- **Exercise brief**: One exact copy of the listing is needed. It should contain no pictures.

# # #

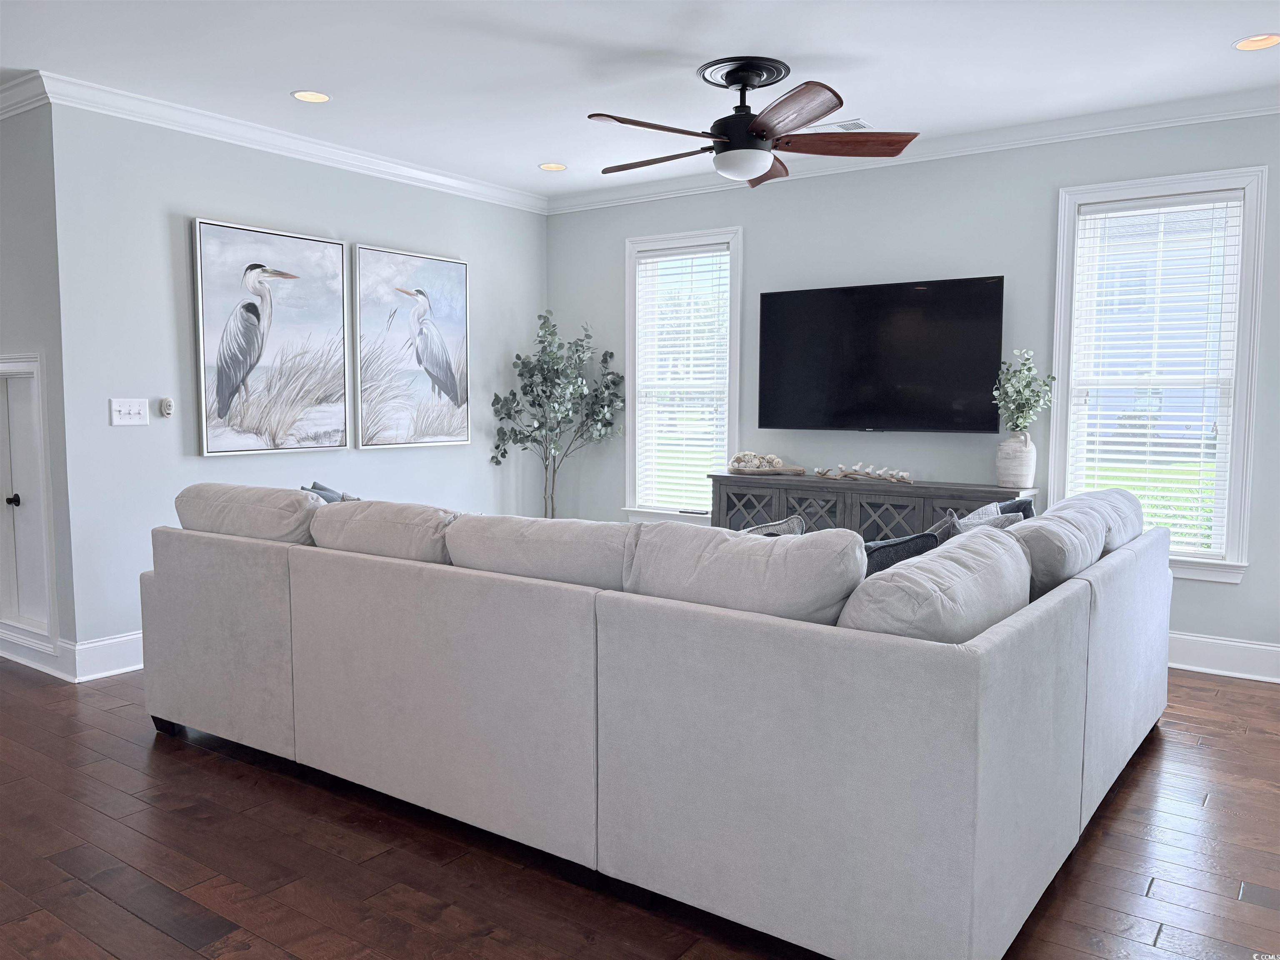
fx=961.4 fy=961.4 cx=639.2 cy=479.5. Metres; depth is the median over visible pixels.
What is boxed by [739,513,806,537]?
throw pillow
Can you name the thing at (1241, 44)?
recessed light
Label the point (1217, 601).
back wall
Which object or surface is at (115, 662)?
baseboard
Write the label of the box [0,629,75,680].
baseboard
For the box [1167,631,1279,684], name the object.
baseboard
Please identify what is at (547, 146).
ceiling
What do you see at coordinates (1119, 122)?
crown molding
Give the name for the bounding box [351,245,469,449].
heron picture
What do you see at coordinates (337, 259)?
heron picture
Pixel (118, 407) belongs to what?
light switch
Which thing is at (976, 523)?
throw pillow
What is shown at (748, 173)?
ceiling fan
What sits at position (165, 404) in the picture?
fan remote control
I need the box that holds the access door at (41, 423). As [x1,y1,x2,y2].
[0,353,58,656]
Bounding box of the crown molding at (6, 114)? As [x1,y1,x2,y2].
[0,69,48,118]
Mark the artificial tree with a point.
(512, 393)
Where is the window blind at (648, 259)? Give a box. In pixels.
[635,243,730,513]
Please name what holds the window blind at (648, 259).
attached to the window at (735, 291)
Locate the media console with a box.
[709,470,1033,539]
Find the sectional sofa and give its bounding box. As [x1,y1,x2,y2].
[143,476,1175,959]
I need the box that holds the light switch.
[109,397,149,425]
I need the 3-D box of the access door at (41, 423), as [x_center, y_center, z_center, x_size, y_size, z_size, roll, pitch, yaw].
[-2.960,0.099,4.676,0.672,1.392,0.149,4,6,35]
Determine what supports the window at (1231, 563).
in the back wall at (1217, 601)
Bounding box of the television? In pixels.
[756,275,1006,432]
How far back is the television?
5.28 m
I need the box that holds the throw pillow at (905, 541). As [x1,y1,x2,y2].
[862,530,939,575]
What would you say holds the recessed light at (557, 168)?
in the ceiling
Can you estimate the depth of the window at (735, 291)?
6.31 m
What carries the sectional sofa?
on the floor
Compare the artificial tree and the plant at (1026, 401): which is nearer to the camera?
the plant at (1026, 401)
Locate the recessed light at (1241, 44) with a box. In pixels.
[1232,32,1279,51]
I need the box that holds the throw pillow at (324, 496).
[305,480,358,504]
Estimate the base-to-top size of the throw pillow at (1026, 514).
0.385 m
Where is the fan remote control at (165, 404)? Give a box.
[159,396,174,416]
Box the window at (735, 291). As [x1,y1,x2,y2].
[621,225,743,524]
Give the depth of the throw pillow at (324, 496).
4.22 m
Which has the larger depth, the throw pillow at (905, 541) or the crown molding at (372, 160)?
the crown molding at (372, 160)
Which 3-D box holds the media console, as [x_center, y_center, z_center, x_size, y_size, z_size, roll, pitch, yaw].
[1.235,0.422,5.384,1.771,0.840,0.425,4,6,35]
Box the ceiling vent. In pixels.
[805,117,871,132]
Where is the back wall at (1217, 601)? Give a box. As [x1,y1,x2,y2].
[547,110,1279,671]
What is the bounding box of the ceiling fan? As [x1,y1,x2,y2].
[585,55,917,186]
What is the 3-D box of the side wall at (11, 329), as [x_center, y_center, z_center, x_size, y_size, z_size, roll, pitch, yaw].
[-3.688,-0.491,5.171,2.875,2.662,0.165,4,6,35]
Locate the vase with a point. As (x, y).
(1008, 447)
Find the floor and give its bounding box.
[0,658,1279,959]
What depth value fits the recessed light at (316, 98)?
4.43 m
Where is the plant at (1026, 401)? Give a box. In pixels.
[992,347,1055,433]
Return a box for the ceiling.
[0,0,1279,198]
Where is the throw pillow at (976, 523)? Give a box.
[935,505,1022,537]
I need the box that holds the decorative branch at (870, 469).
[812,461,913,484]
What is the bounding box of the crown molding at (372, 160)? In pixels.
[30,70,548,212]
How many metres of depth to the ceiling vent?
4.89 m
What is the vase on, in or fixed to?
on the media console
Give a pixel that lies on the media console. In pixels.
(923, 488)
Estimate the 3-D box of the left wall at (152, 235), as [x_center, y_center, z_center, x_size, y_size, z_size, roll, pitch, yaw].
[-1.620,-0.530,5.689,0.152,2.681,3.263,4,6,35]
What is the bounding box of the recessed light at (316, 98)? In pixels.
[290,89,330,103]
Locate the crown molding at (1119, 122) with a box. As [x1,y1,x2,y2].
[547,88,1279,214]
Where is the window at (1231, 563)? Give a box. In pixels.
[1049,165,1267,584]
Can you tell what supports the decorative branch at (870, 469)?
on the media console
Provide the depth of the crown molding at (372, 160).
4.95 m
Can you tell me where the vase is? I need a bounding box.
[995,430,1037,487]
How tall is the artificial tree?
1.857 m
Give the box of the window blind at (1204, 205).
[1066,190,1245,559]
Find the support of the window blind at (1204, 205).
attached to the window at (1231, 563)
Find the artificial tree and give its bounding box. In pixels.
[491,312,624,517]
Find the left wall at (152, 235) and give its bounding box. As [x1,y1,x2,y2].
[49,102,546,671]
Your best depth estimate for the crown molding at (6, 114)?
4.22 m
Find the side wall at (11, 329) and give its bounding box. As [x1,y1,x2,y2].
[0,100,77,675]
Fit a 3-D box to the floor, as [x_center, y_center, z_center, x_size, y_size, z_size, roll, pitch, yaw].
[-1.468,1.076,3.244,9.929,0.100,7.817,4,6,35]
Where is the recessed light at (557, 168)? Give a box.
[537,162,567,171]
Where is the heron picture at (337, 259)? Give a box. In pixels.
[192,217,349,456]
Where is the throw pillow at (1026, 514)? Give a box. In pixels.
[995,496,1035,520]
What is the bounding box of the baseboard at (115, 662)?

# # #

- **Answer section**:
fx=961.4 fy=961.4 cx=639.2 cy=479.5. Metres; depth is the median over visible pixels.
What is boxed by [739,513,806,537]?
throw pillow
Can you name the thing at (1241, 44)?
recessed light
Label the point (1217, 601).
back wall
Which object or surface is at (115, 662)?
baseboard
Write the label of the box [0,629,75,680].
baseboard
For the box [1167,631,1279,684], name the object.
baseboard
Please identify what is at (547, 146).
ceiling
What do you see at coordinates (1119, 122)?
crown molding
Give the name for the bounding box [351,245,469,449].
heron picture
What do you see at coordinates (337, 259)?
heron picture
Pixel (118, 407) belongs to what?
light switch
Which thing is at (976, 523)?
throw pillow
What is shown at (748, 173)?
ceiling fan
What sits at position (165, 404) in the picture?
fan remote control
I need the box that holds the access door at (41, 423). As [x1,y1,x2,y2].
[0,353,58,656]
Bounding box of the crown molding at (6, 114)? As [x1,y1,x2,y2].
[0,69,48,118]
Mark the artificial tree with a point.
(512, 393)
Where is the window blind at (648, 259)? Give a box. In pixels.
[635,243,730,513]
Please name what holds the window blind at (648, 259).
attached to the window at (735, 291)
Locate the media console with a box.
[709,470,1033,539]
Find the sectional sofa and give its bounding box. As [x1,y1,x2,y2].
[143,476,1175,959]
I need the box that holds the light switch.
[109,397,149,425]
I need the 3-D box of the access door at (41, 423), as [x_center, y_center, z_center, x_size, y_size, z_size, roll, pitch, yaw].
[-2.960,0.099,4.676,0.672,1.392,0.149,4,6,35]
Determine what supports the window at (1231, 563).
in the back wall at (1217, 601)
Bounding box of the television? In pixels.
[756,275,1006,432]
How far back is the television?
5.28 m
I need the box that holds the throw pillow at (905, 541). As [x1,y1,x2,y2].
[862,530,939,575]
What would you say holds the recessed light at (557, 168)?
in the ceiling
Can you estimate the depth of the window at (735, 291)?
6.31 m
What carries the sectional sofa?
on the floor
Compare the artificial tree and the plant at (1026, 401): which is nearer to the camera?
the plant at (1026, 401)
Locate the recessed light at (1241, 44) with a box. In pixels.
[1232,32,1279,51]
I need the box that holds the throw pillow at (324, 496).
[305,480,358,504]
Estimate the base-to-top size of the throw pillow at (1026, 514).
0.385 m
Where is the fan remote control at (165, 404)? Give a box.
[159,396,174,416]
Box the window at (735, 291). As [x1,y1,x2,y2].
[621,225,743,524]
Give the depth of the throw pillow at (324, 496).
4.22 m
Which has the larger depth, the throw pillow at (905, 541) or the crown molding at (372, 160)?
the crown molding at (372, 160)
Which 3-D box holds the media console, as [x_center, y_center, z_center, x_size, y_size, z_size, roll, pitch, yaw].
[1.235,0.422,5.384,1.771,0.840,0.425,4,6,35]
Box the ceiling vent. In pixels.
[805,117,871,132]
Where is the back wall at (1217, 601)? Give a box. As [x1,y1,x2,y2].
[547,110,1279,671]
What is the bounding box of the ceiling fan? As [x1,y1,x2,y2].
[585,55,917,186]
What is the 3-D box of the side wall at (11, 329), as [x_center, y_center, z_center, x_size, y_size, z_size, roll, pitch, yaw].
[-3.688,-0.491,5.171,2.875,2.662,0.165,4,6,35]
Locate the vase with a point. As (x, y).
(1008, 447)
Find the floor and give its bounding box.
[0,658,1279,959]
What depth value fits the recessed light at (316, 98)?
4.43 m
Where is the plant at (1026, 401)? Give a box. In pixels.
[992,347,1055,433]
Return a box for the ceiling.
[0,0,1279,198]
Where is the throw pillow at (976, 523)? Give a box.
[935,505,1022,537]
I need the box that holds the decorative branch at (870, 469).
[812,461,913,484]
What is the bounding box of the crown molding at (372, 160)? In pixels.
[30,70,548,212]
How many metres of depth to the ceiling vent?
4.89 m
What is the vase on, in or fixed to?
on the media console
Give a pixel that lies on the media console. In pixels.
(923, 488)
Estimate the 3-D box of the left wall at (152, 235), as [x_center, y_center, z_center, x_size, y_size, z_size, roll, pitch, yaw].
[-1.620,-0.530,5.689,0.152,2.681,3.263,4,6,35]
What is the bounding box of the recessed light at (316, 98)? In pixels.
[290,89,330,103]
Locate the crown molding at (1119, 122) with a box. As [x1,y1,x2,y2].
[547,88,1279,214]
Where is the window at (1231, 563)? Give a box. In pixels.
[1049,165,1267,584]
Can you tell what supports the decorative branch at (870, 469)?
on the media console
Provide the depth of the crown molding at (372, 160).
4.95 m
Can you tell me where the vase is? I need a bounding box.
[995,430,1037,487]
How tall is the artificial tree?
1.857 m
Give the box of the window blind at (1204, 205).
[1066,190,1245,559]
Find the support of the window blind at (1204, 205).
attached to the window at (1231, 563)
Find the artificial tree and give its bounding box. In pixels.
[491,312,624,517]
Find the left wall at (152, 235) and give its bounding box. As [x1,y1,x2,y2].
[49,102,546,671]
Your best depth estimate for the crown molding at (6, 114)?
4.22 m
Find the side wall at (11, 329) and give its bounding box. As [x1,y1,x2,y2].
[0,100,77,675]
Fit a 3-D box to the floor, as [x_center, y_center, z_center, x_size, y_size, z_size, roll, pitch, yaw].
[-1.468,1.076,3.244,9.929,0.100,7.817,4,6,35]
Where is the recessed light at (557, 168)? Give a box.
[537,162,567,171]
Where is the heron picture at (337, 259)? Give a box. In pixels.
[192,217,349,456]
Where is the throw pillow at (1026, 514)? Give a box. In pixels.
[995,496,1035,520]
What is the bounding box of the baseboard at (115, 662)?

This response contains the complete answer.